Imagine my disappointment and confusion when I loaded Mark Ecko’s first foray into video games (and contender for silliest title of the year) - a game about graffiti - to find that you can’t actually design any!
From this unfortunate start point you embark on the story of Trane, a young graffiti artist willing to make his aerosol mark on the world and take on a distopian government.
Broken up into seperate areas that require graffiti to progress, you spend your time between clumsy fights, frustrating platforming and repetitious tagging - a typical palette of poor game design.
The graffiti mechanic - ‘press button, move stick and repeat’ is shockingly basic considering it’s the central part of the game and the ironically named ‘free-form challenges’ are so utterly devoid of challenge or freedom that they seem like a bad joke or filler content.
The story isn’t enough of a driving force to keep you going either and the repetitive and rewardless gameplay means every time you have to tag to progress you feel the desire to do so ebb away.

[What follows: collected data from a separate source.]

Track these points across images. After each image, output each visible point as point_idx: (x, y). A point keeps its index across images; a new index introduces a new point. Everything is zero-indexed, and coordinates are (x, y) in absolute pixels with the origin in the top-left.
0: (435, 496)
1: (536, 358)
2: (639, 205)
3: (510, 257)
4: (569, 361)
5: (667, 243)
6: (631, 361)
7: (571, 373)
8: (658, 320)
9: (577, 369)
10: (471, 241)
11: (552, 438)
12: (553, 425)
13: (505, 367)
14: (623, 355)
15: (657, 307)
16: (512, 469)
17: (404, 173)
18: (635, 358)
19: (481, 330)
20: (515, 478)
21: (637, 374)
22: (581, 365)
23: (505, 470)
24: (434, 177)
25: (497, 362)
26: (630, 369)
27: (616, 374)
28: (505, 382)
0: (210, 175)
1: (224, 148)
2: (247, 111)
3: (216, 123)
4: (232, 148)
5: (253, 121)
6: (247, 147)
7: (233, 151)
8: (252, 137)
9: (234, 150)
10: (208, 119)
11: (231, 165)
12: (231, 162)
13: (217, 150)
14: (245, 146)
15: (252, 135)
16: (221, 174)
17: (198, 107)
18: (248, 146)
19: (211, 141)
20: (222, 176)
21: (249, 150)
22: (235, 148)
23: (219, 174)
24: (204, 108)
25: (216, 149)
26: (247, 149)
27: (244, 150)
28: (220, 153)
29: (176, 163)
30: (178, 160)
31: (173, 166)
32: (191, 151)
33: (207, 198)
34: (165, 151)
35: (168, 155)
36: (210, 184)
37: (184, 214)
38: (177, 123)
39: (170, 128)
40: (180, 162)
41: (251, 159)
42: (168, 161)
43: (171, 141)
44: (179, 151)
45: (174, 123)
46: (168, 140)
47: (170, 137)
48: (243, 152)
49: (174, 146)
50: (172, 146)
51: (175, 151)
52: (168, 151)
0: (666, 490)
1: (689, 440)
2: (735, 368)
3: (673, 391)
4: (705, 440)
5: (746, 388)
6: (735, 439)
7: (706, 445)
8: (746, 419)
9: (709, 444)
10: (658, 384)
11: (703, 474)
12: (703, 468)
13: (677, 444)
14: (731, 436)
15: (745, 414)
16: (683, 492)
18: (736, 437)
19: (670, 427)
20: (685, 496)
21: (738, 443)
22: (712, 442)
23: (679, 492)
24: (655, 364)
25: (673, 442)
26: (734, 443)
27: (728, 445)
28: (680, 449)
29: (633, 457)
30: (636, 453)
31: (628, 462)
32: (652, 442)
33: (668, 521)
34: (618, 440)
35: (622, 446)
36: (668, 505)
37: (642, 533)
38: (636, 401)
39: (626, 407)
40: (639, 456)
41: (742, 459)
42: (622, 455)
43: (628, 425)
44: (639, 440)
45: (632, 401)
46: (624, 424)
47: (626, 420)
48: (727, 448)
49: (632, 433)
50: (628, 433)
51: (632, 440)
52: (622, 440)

The game as a whole is held together by some great stylisation and music though and works as a piece of edutainment on real world graffiti artists - perhaps a sequel would be better suited as an interactive DVD than a game.
The ability to customize and create in games allows you to have a tangible connection with them and if they’d allowed you to create and use your own graffiti in Getting Up you might actually have an inclination to leave your mark on the landscape and achieve some satisfaction from the uninspiring gameplay.
You’ll have more fun painting your house.